Burger King announces Whopper of a shares fall
Its shares had their biggest fall ever.
The company had a net loss of $9 million (€7.06m), or 7 cents a share, compared with net income of $2m, or 2 cents, a year earlier. Sales climbed to $533m from $503m, Miami-based Burger King said today in a statement.
Sales at US and Canadian restaurants open at least 13 months rose 2%. Burger King chief executive John Chidsey is trying to expand the restaurant company as McDonald’s Corp and Wendy’s International Inc have introduced new menu items that are driving their US sales growth higher.
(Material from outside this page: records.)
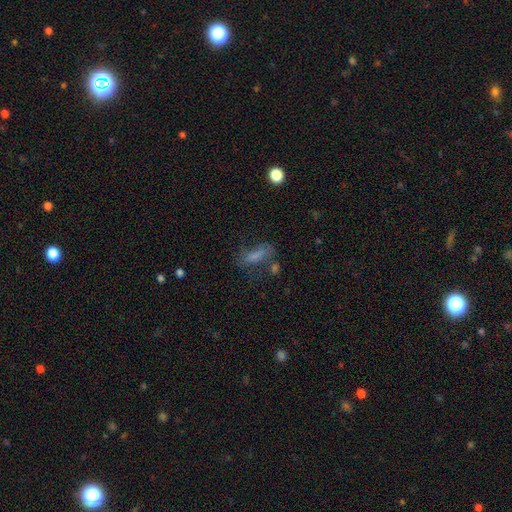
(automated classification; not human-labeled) The model was most divided on "how rounded": in between: 55%, cigar-shaped: 41%, round: 4%. Remaining: smooth or featured — smooth (63%); merging — none (47%).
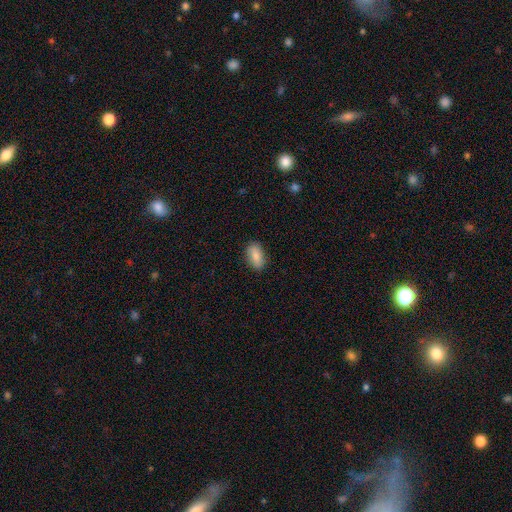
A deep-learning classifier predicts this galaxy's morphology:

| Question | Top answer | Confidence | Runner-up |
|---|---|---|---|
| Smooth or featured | smooth | 85% | featured or disk (9%) |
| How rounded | in between | 90% | cigar-shaped (5%) |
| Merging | none | 86% | minor disturbance (11%) |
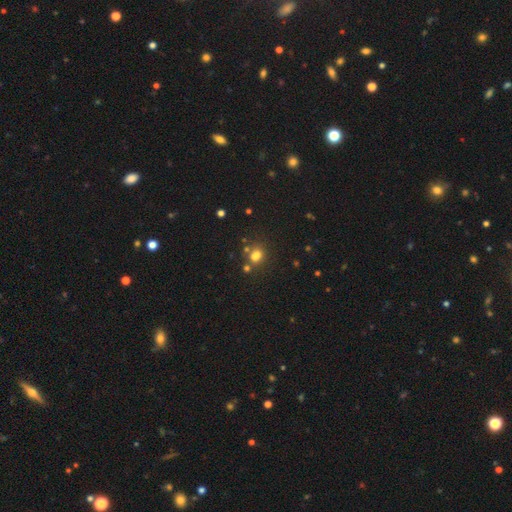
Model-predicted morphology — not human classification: A smooth galaxy with no disk features (73%) that is in between round and cigar-shaped (51%). Merging: none (60%).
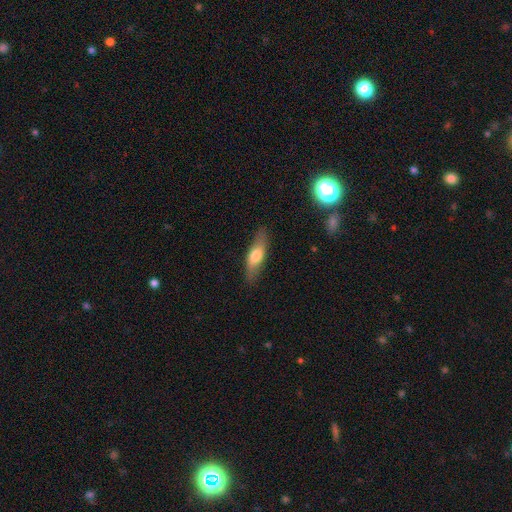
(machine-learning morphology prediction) This appears to be a smooth galaxy with no disk features (60%) that is cigar-shaped (53%). Merging: none (83%).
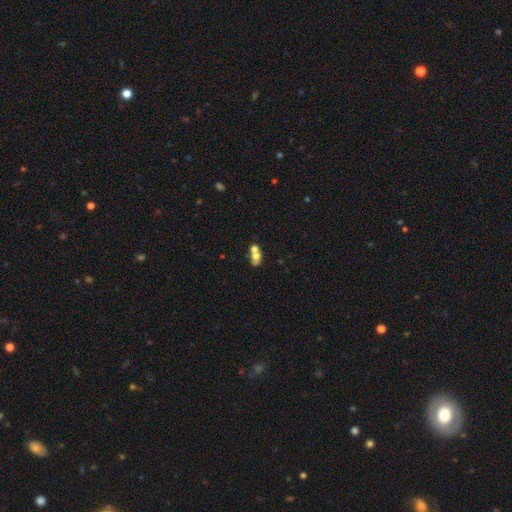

“I think it’s going to take another two or three quarters to see how this team is doing,” said Malcolm Knapp, a principal in his own New York-based restaurant-consulting firm.
Chidsey took over in April for Greg Brenneman, who became the second CEO in four years to leave the hamburger chain.
Burger King had 11,129 restaurants worldwide as of June 30, about 90% of which are franchisees.
In the fourth quarter, Burger King had a one-time $30m payment to end a management agreement following the completion of the public offering, which raised $425m.
Excluding the expense, the company would have earned 21 cents a share, Burger King spokeswoman Edna Johnson said.
Burger King introduced a new $1 discount menu in late February, adding items such as Whopper Jr, mozzarella sticks and tacos.
The company plans to open more than 430 restaurants in fiscal 2007, with more than 250 in the Europe, Middle East and Asia Pacific regions, more than 80 in Latin America and more than 100 in the US and Canada.